Означает ли это, что те изначальные законодатели, о которых говорят столь многие религиозные традиции, никогда не существовали? Отнюдь нет. К примитивным традициям нужно всегда относиться всерьез, особенно если они похожи друг на друга. Великие законодатели существовали, но они никогда не издавали своих законов
Примером такого законодателя – козла отпущения – может служить фигура Моисея. Его заикание – это виктимный признак. Несет он и следы мифологической виновности: убийство египтянина, из-за которого ему запрещено вступление на Землю обетованную, ответственность за десять казней египетских, в которых можно увидеть обезразличивающую чуму. Тут имеются все стереотипы гонений, за вычетом коллективного убийства, но и оно появляется на периферии официальной традиции, как и в случае с Ромулом. Фрейд не ошибся, приняв всерьез эти слухи о коллективном убийстве.
Но я возвращаюсь к гадаринским бесам. Разумно ли включать в объяснение этого текста побиение камнями и свержение с утеса? Разумно ли устанавливать связь между этими двумя способами умерщвления? Я полагаю, что разумно; к этому нас ведет контекст. Побиение камнями встречается повсюду в Евангелиях и в Деяниях. Я уже упоминал женщину, пойманную в прелюбодеянии и спасенную Иисусом. Камнями побивают первомученика Стефана. Самим Страстям предшествуют несколько попыток побиения камнями. Имеется также (и это очень показательно) неудачная попытка сбросить Иисуса с высокой скалы.
Эта сцена разыгрывается в Назарете. Иисуса дурно принимают в городе его детства; он не может здесь сотворить ни одного чуда. Его проповедь в синагоге скандализует слушателей. Он уходит оттуда – беспрепятственно, по рассказам Марка и Матфея, но не Луки:
Услышав это, все в синагоге исполнились ярости и, встав, выгнали Его вон из города и повели на вершину горы, на которой город их был построен, чтобы свергнуть Его; но Он, пройдя посреди них, удалился (Лк 4, 28–30).
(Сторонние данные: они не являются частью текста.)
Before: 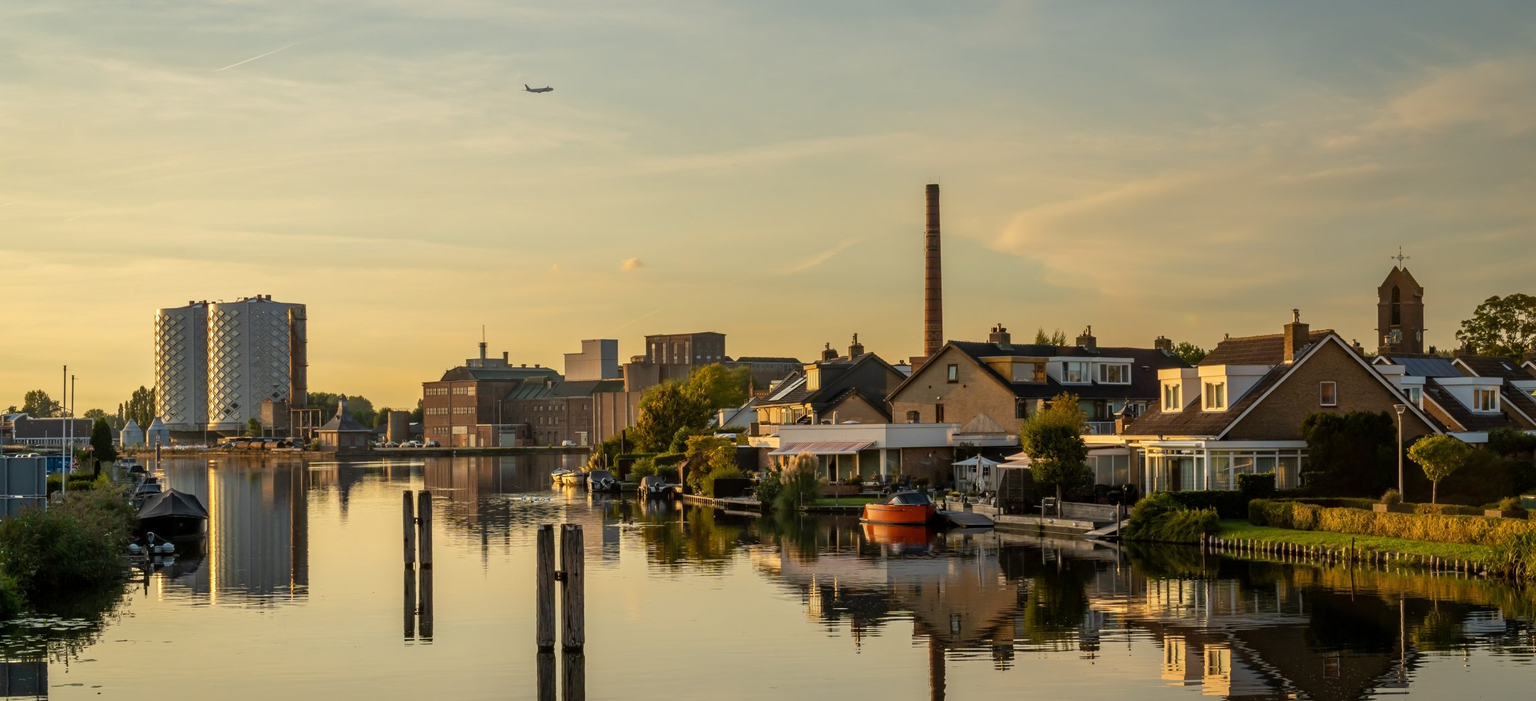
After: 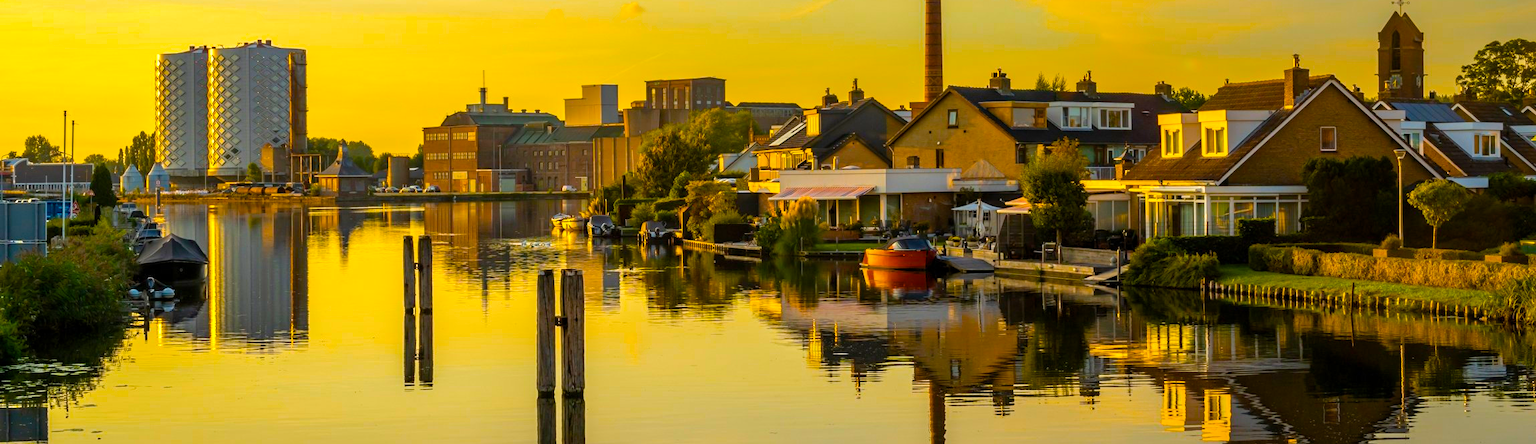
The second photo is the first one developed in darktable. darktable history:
crop and rotate: top 36.508%
color balance rgb: perceptual saturation grading › global saturation 65.604%, perceptual saturation grading › highlights 49.914%, perceptual saturation grading › shadows 29.961%, perceptual brilliance grading › global brilliance 9.301%, perceptual brilliance grading › shadows 15.762%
В этом эпизоде следует видеть предвосхищение, а значит, и предвозвещение Страстей. Из него становится ясно, что Лука (как, разумеется, и другие евангелисты) считает свержение с вершины горы, как и побиение камнями, эквивалентом распятия. Они понимают смысл этой эквивалентности. Все формы коллективного убийства обозначают одно и то же – это единое значение и разоблачают Иисус и его Страсти. Существенно именно это разоблачение, а не реальная локализация того или иного утеса. По словам людей, знакомых с Назаретом, город и его окрестности не годятся на ту роль, какую им приписывает Лука. Там нет высокой скалы. Эта географическая неточность не ускользнула от бдительных историков-позитивистов. Их критика не скупилась на сардонические комментарии. К сожалению, критике этой недостало любопытства спросить, почему же Лука снабжает Назарет несуществующим утесом. Профессора-позитивисты были существами довольно-таки наивными. Они устраивали Евангелиям бесконечный экзамен по истории и географии, с тем чтобы их окончательно опровергнуть и продемонстрировать их неосмотрительный подлог.
Евангелия слишком заинтересованы различными вариантами коллективного убийства, чтобы интересоваться топографией Назарета. Предмет их подлинной заботы – самопобиение камнями бесноватого и падение свиней «с крутизны утеса».
Но на этот раз со скалы падает не козел отпущения, не единственная жертва или малая группа жертв, а толпа бесов, две тысячи бесноватых свиней. Обычные отношения перевернуты. Остаться наверху и столкнуть жертву вниз должна была толпа; а здесь толпа тонет, а жертва спасена.
Исцеление в Гадаре переворачивает схему учредительного насилия, универсальную для обществ всего мира. Такая инверсия, безусловно, происходит и в некоторых мифах, но там она имеет иной характер: она всегда заканчивается реставрацией только что разрушенной системы или же установлением системы новой. Здесь же все протекает иначе; утопление бесноватых свиней имеет окончательный характер; у этого события нет будущности, кроме как для самого чудесно исцелившегося.
Текст Евангелия хочет передать различие – не количественное, а качественное – между чудом Иисуса и обычными исцелениями. И это качественное различие действительно соответствует всей совокупности взаимосогласованных данных. Вот чего не замечают современные комментаторы. Фантастические аспекты чуда им кажутся слишком произвольными и потому не привлекают серьезного внимания.